Tareas:
1 > Transcribe del texto sobre la masacre de La Bomba el fragmento que empieza con las palabras "A las seis de" y termina con "iniciaron los fusilamientos.".
2 > Escribe cómo sigue el texto sobre la masacre de La Bomba después de su última oración.

Texto de lectura:

El 10 de octubre de 1947 por la mañana, el gendarme Américo Londero advirtió a
los niños que trabajaban en la cocina que había llegado la orden de reprimir.
Los niños corrieron a avisar a sus familias. Algunos escaparon, pero otros no
creyeron que algo malo pudiera ocurrir y permanecieron en La Bomba.
A las seis de la
tarde los gendarmes al mando de Emilio Fernández Castellanos apuntaron
ametralladoras pesadas y fusiles contra un grupo que los enfrentaba con biblias
en las manos. José Aliaga Pueyrredón, segundo comandante, los rodeó con sus
efectivos y se iniciaron los fusilamientos.
La causa judicial,
caratulada "Federación del Pueblo Pilagá c/Poder Ejecutivo Nacional
s/daños y perjuicios", dejó acreditado que la orden de reprimir fue dada
desde el más alto nivel ministerial. La masacre fue ejecutada por la
Gendarmería Nacional bajo las órdenes del ministro de Guerra y Marina, Humberto
Sosa Molina, con la conformidad de Ángel Borlenghi, ministro del Interior. Se
extendió hasta fines de octubre y no solo incluyó un desalojo violento y fusilamientos,
sino también violaciones, desapariciones, traslados forzados, torturas, fosas
comunes y reducción de los sobrevivientes en colonias.

Datos recopilados:
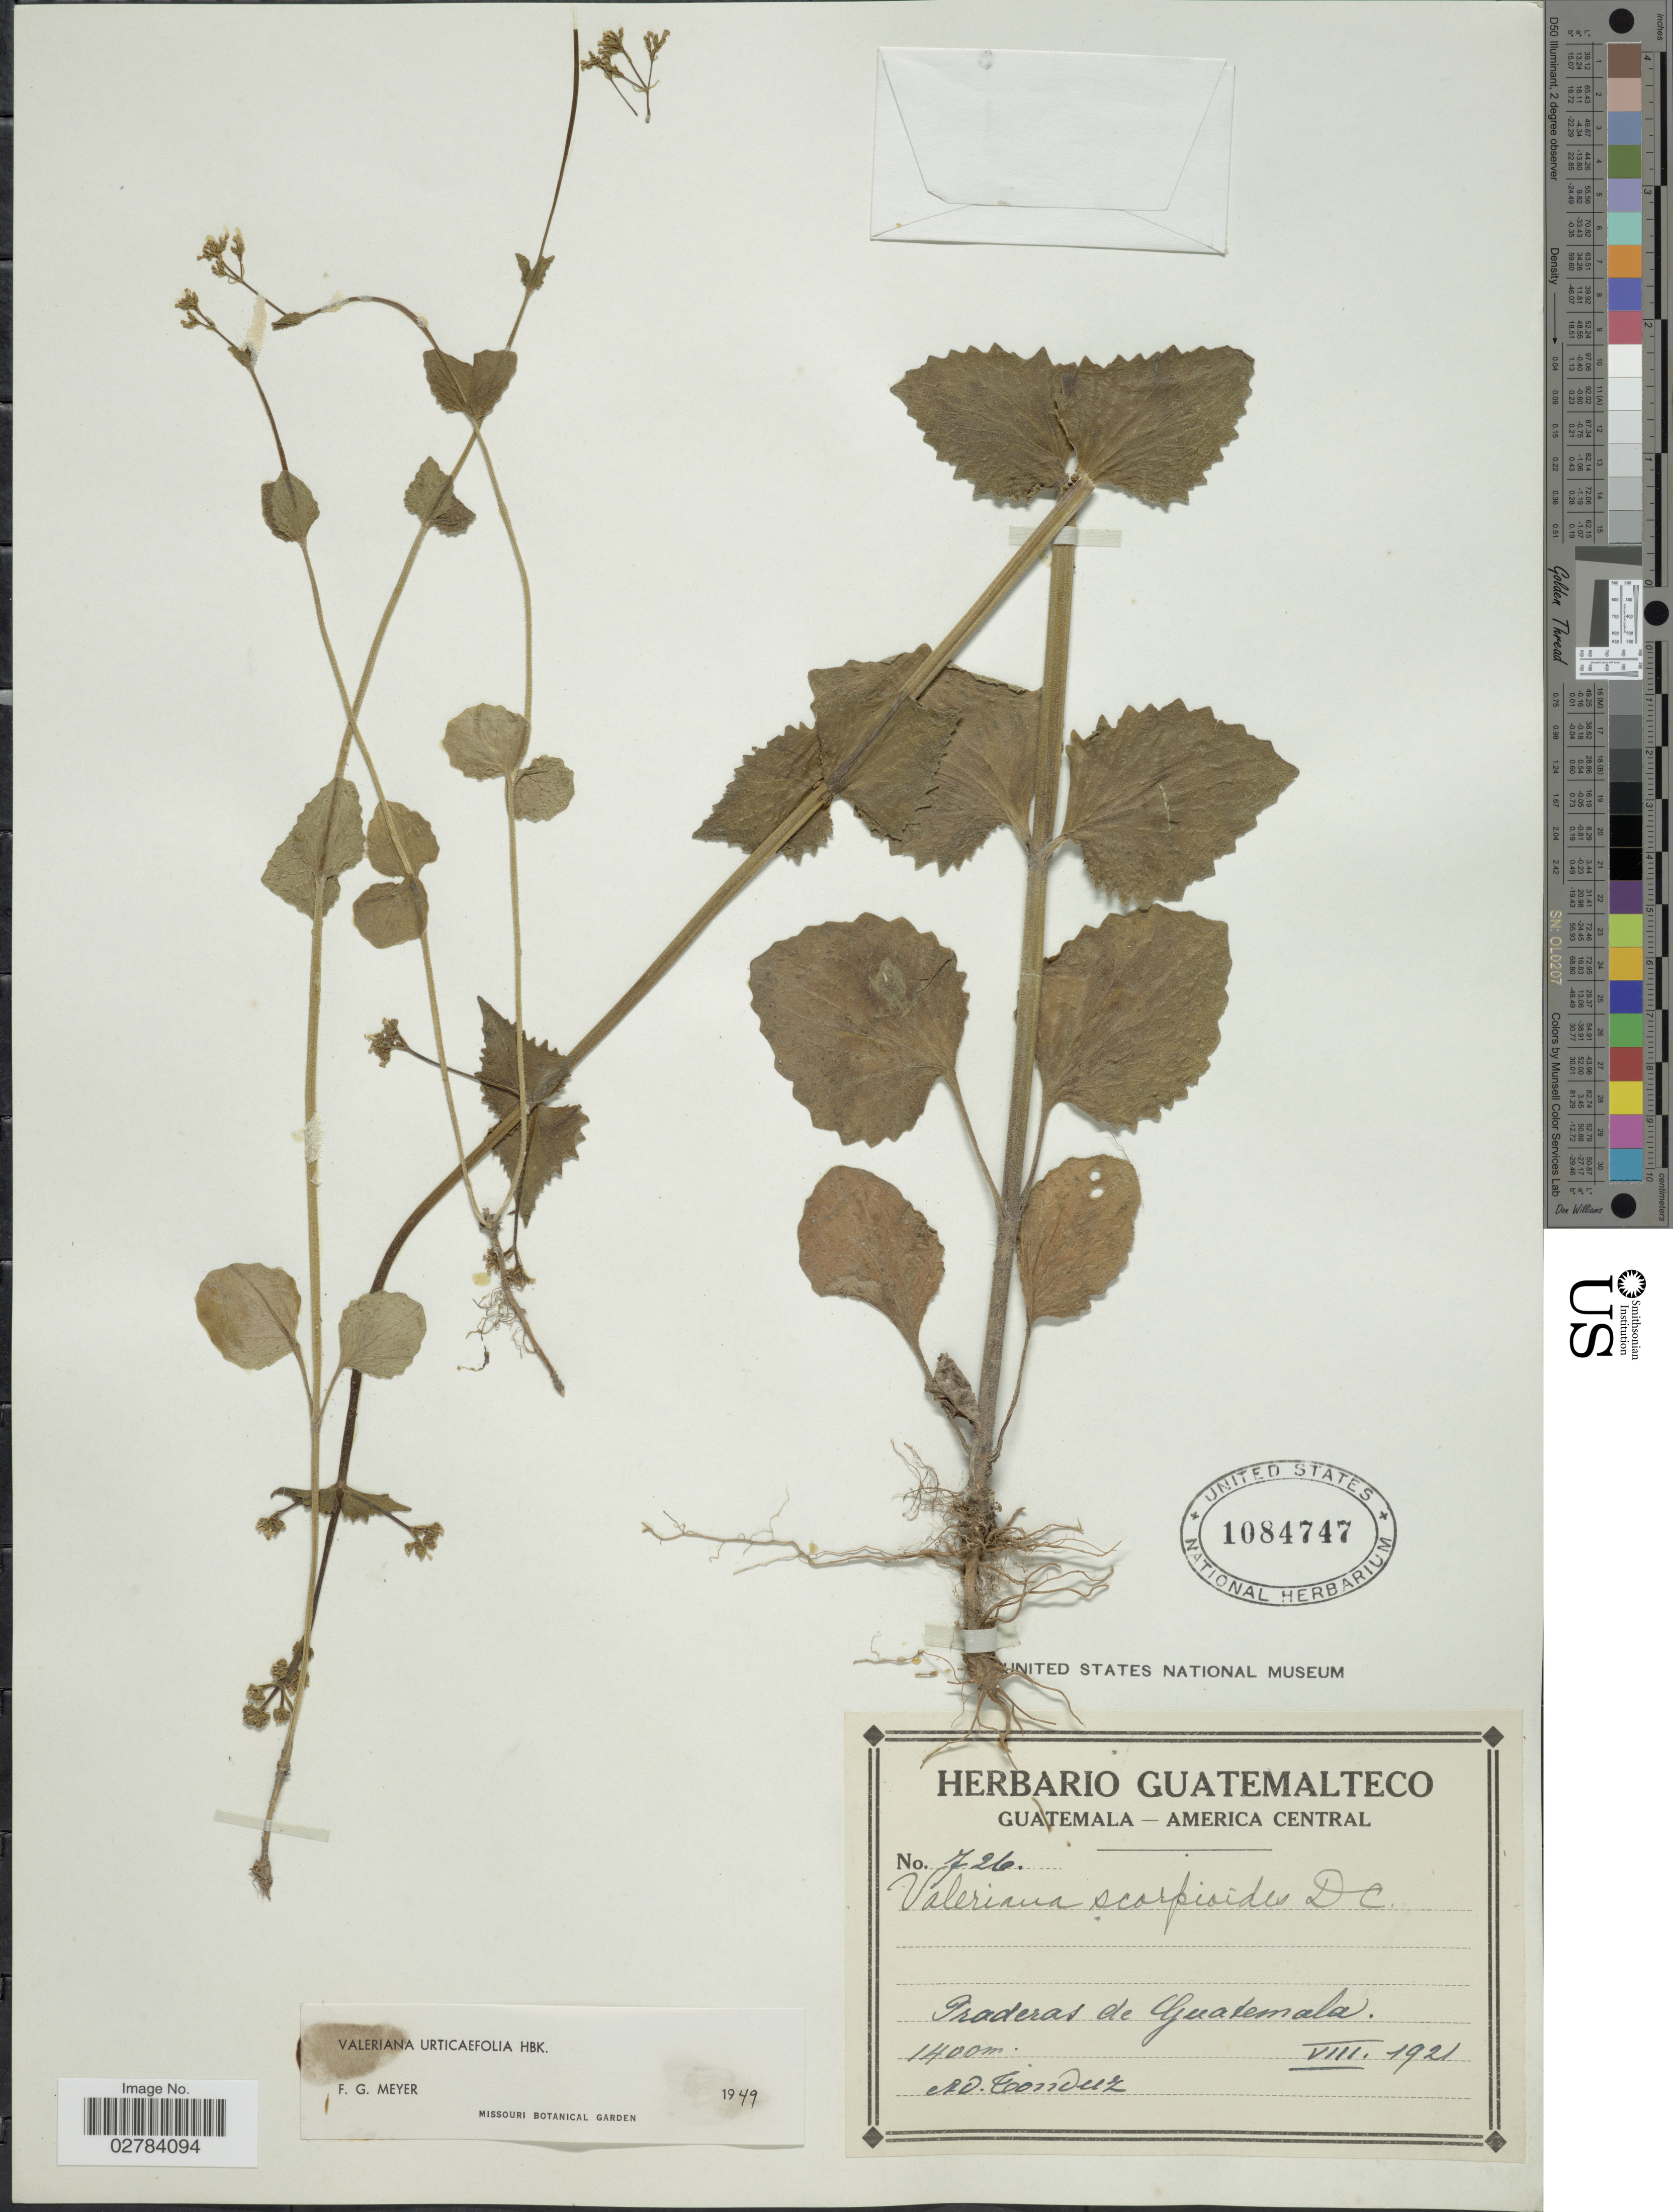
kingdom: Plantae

Respuestas:
1 >
A las seis de la
tarde los gendarmes al mando de Emilio Fernández Castellanos apuntaron
ametralladoras pesadas y fusiles contra un grupo que los enfrentaba con biblias
en las manos. José Aliaga Pueyrredón, segundo comandante, los rodeó con sus
efectivos y se iniciaron los fusilamientos.

2 >
Ketae (Azucena
Camacho) atestiguó que tres ancianos fueron capturados y atados a un árbol para
prenderles fuego. Ni´daciye (Solano Caballero) recordó que mientras huían, un
“chico grandecito se murió de hambre y tuvimos que dejarlo ahí nomás, en el
monte, sin enterrarlo”. Ramón Rosa Galván, criollo de Pozo del Tigre, vio como
un gendarme le disparó en la cabeza a una criatura que quedó en el suelo
después del tiroteo. Noenolé, una niña de doce años, fue violada por Aliaga
Pueyrredón. El anciano Kaziemin y una niña de 14 años fueron fusilados cerca de
Navagán.
Otros testimonios
prueban que grupos completos de familias fueron asesinados en la huida que se
extendió hasta fines de octubre. Según el informe del Equipo de Investigación
Científico Forense, encabezado por el licenciado en criminalística Enrique
Prueger, se estima que fueron asesinadas cientos de personas, de las cuales
muchas continúan desaparecidas.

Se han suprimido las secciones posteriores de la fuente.